Jonathan Vandiar

Personal information
- Full name: Jonathan David Vandiar
- Born: 25 April 1990 (age 36) Paarl, Western Cape
- Batting: Left-handed
- Bowling: Legbreak
- Role: Batsman

Career statistics
| Competition | FC | LA | T20 |
| Matches | 115 | 105 | 80 |
| Runs scored | 6423 | 3130 | 1,657 |
| Batting average | 37.56 | 32.26 | 23.01 |
| 100s/50s | 11/37 | 7/17 | 1/10 |
| Top score | 172* | 153 | 107* |
| Balls bowled | 652 | 72 | – |
| Wickets | 5 | 3 | – |
| Bowling average | 84.80 | 30.33 | – |
| 5 wickets in innings | 0 | 0 | – |
| 10 wickets in match | 0 | 0 | – |
| Best bowling | 2/12 | 3/42 | – |
| Catches/stumpings | 58/– | 26/– | 12/– |
- Source: ESPNcricinfo, 2 April 2025

= Jonathan Vandiar =

South African cricketer (born 1990)

Jonathan David Vandiar (born 25 April 1990) is a South African first-class cricketer who currently plays for the Titans Cricket Team. He played for Dolphins since 2007 season, but later opted a switch to the Highveld Lions Cricket Team, also representing South Africa at under-19 level. he was in the team that reached the 2008 under-19 World Cup Final against India and was the top run-scoring South African in the tournament.

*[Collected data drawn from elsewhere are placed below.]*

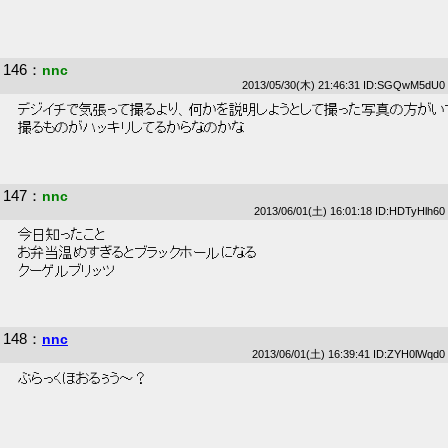
146
：
nnc
2013/05/30(木) 21:46:31 ID:SGQwM5dU0
 デジイチで気張って撮るより、何かを説明しようとして撮った写真の方がい
 撮るものがハッキリしてるからなのかな 
147
：
nnc
2013/06/01(土) 16:01:18 ID:HDTyHlh60
 今日知ったこと 
 お弁当温めすぎるとブラックホールになる 
 クーゲルブリッツ 
148
：
nnc
2013/06/01(土) 16:39:41 ID:ZYH0lWqd0
 ぶらっくほおるぅう～？ 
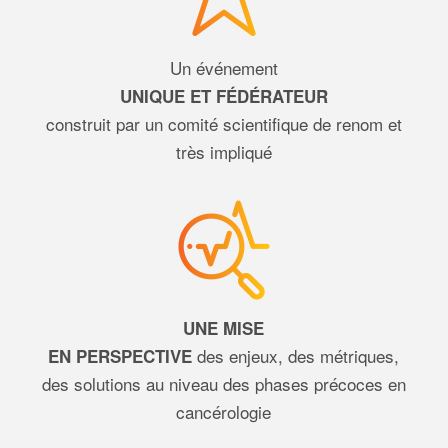
Un événement
UNIQUE ET FÉDÉRATEUR
construit par un comité scientifique de renom et
très impliqué
UNE MISE
des enjeux, des métriques,
EN PERSPECTIVE
des solutions au niveau des phases précoces en
cancérologie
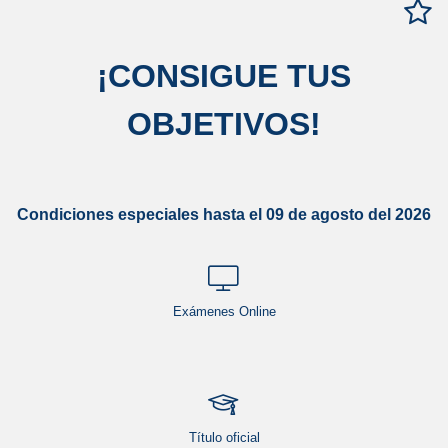
¡
CONSIGUE TUS
OBJETIVOS
!
Condiciones especiales hasta el 09 de agosto del 2026
Exámenes Online
Título oficial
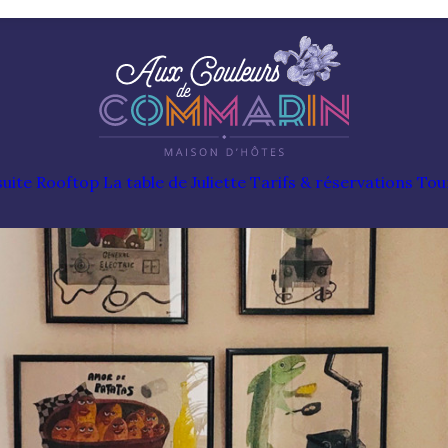
uite Rooftop
La table de Juliette
Tarifs & réservations
Tou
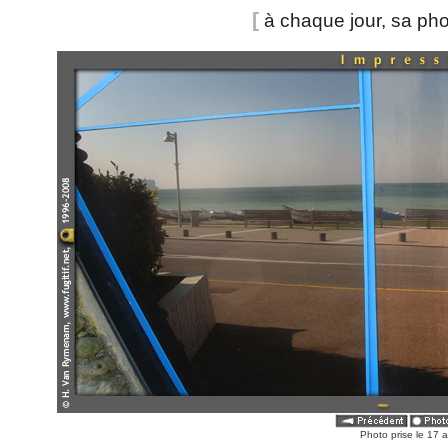
[
à chaque jour, sa ph
Photo prise le 17 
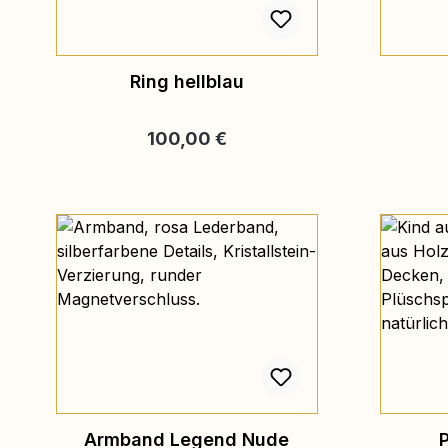
Ring hellblau
Regulärer Preis:
100,00 €
Armband Legend Nude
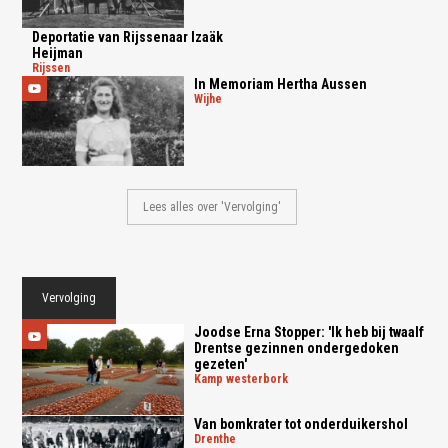
Deportatie van Rijssenaar Izaäk
Heijman
rijssen
In Memoriam Hertha Aussen
wijhe
Lees alles over 'Vervolging'
Vervolging
Joodse Erna Stopper: 'Ik heb bij twaalf
Drentse gezinnen ondergedoken
gezeten'
kamp westerbork
Van bomkrater tot onderduikershol
drenthe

Vandiar went on to represent South Africa A in various tours abroad and was selected in the preliminary squad for the cricket world cup. He was signed by Royal Challengers Bangalore for the 2011 Indian Premier League before moving back to the Dolphins in 2012 and later joining Titans in 2016. .

In August 2017, he was named in Jo'burg Giants' squad for the first season of the T20 Global League. However, in October 2017, Cricket South Africa initially postponed the tournament until November 2018, with it being cancelled soon after.

In June 2018, he was named in the squad for the Titans team for the 2018–19 season. He was the leading run-scorer for the Titans in the 2018–19 CSA 4-Day Franchise Series, with 449 runs in seven matches. In April 2021, he was named in Northern Cape's squad, ahead of the 2021–22 cricket season in South Africa.